5 directories, 4 files

And here is a script that summarizes this all and create such an repository in the current directory (Note that the write_git_object function was slightly modified to only output the hash):

#!/bin/sh

# Write a Git object. Needs the object type as it's first argument and
# accepts the object content on stdin.
write_git_object() {
    # Store the type argument
    type="$1"

    # Create some temporary files
    tmp_payload="$(mktemp)"
    tmp_object="$(mktemp)"

    # Write the payload to a temporary file and calculate it's size
    payload_size="$(tee "$tmp_payload" | wc -c)"

    # Write the uncompressed object to a temporary file
    {
        printf '%s %d\0' "$type" "$payload_size" # Header
        cat "$tmp_payload"                       # Payload
    } > "$tmp_object"

    # Calculate the object hash
    hash="$(sha1sum - < "$tmp_object" | sed 's/\s.*$//')"

    # Split the commit hash into the first 2 digits and the remainder
    hash_head="$(echo "$hash" | sed 's/^\(..\).*$/\1/')"
    hash_tail="$(echo "$hash" | sed 's/^..\(.*\)$/\1/')"

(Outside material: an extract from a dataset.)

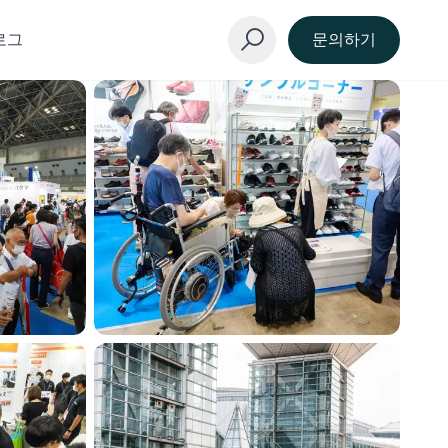
로그
문의하기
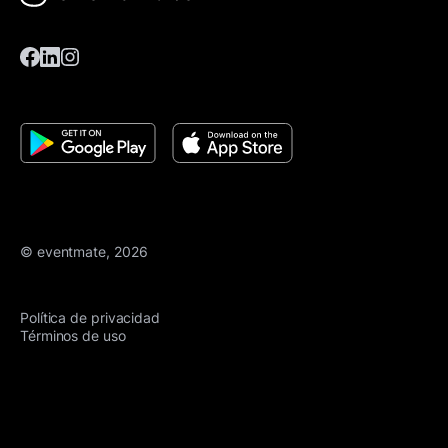
© eventmate, 2026
Política de privacidad
Términos de uso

    # Create the directory, if it doesn't exist
    dir=".git/objects/$hash_head"
    [ -d "$dir" ] || mkdir -p "$dir"

    # Write the compressed object into it's proper place in the objects dir
    zlib-flate -compress < "$tmp_object" > "$dir/$hash_tail"

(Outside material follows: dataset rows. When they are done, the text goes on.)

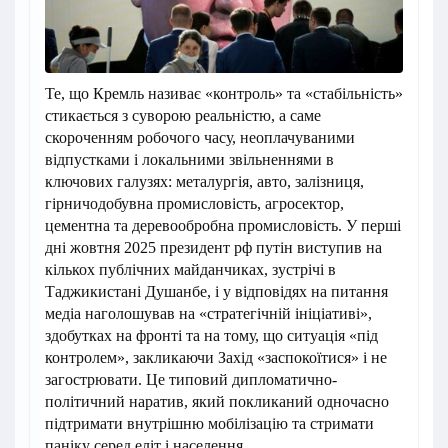
Те, що Кремль називає «контроль» та «стабільність»
стикається з суворою реальністю, а саме
скороченням робочого часу, неоплачуваними
відпустками і локальними звільненнями в
ключових галузях: металургія, авто, залізниця,
гірничодобувна промисловість, агросектор,
цементна та деревообробна промисловість. У перші
дні жовтня 2025 президент рф путін виступив на
кількох публічних майданчиках, зустрічі в
Таджикистані Душанбе, і у відповідях на питання
медіа наголошував на «стратегічній ініціативі»,
здобутках на фронті та на тому, що ситуація «під
контролем», закликаючи Захід «заспокоїтися» і не
загострювати. Це типовий дипломатично-
політичний наратив, який покликаний одночасно
підтримати внутрішню мобілізацію та стримати
паніку серед еліт і населення.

    # Echo the hash and the uncompressed object size
    echo "$hash"

    # Tidy up the temporary files
    rm -f "$tmp_payload"
    rm -f "$tmp_object"
}

# Create .git directory with necessary directories
mkdir .git
mkdir -p .git/objects .git/refs/heads

# Create tree and commit object
treehash="$(write_git_object tree </dev/null)"
commithash="$(printf 'tree %s\n\n' "$treehash" | write_git_object commit)"

# Create branch x, pointing to the commit
echo "$commithash" > .git/refs/heads/x

# Make x the current branch
echo "ref:refs/heads/x" > .git/HEAD

How do other tools handle this repo?

Rather poorly. While gitk was able to successfully open the repository, I was not able to push to a GitHub repository:

$ git push -u origin x
Enumerating objects: 2, done.
Counting objects: 100% (2/2), done.
Writing objects: 100% (2/2), 97 bytes | 97.00 KiB/s, done.
Total 2 (delta 0), reused 0 (delta 0), pack-reused 0
remote: error: object 8d7ff291d28b7f1109200d31f87a6f98fe7df90e: missingAuthor: invalid format - expected 'author' line
remote: fatal: fsck error in packed object
error: remote unpack failed: index-pack abnormal exit
To github.com:silvasur/smallgit.git
 ! [remote rejected] x -> x (failed)
error: failed to push some refs to 'github.com:silvasur/smallgit.git'

Sublime Merge also didn't like the repository, aborting with an error message:

Sublime Merge error dialog "~/smallgit doesn't look like a Git repository"

And in fact even git fsck says something is broken:

$ git fsck
error in commit 8d7ff291d28b7f1109200d31f87a6f98fe7df90e: missingAuthor: invalid format - expected 'author' line
Checking object directories: 100% (256/256), done.

Perhaps another thing to try is to construct something git fsck is happy with. But this is enough for now, perhaps I'll continue this later.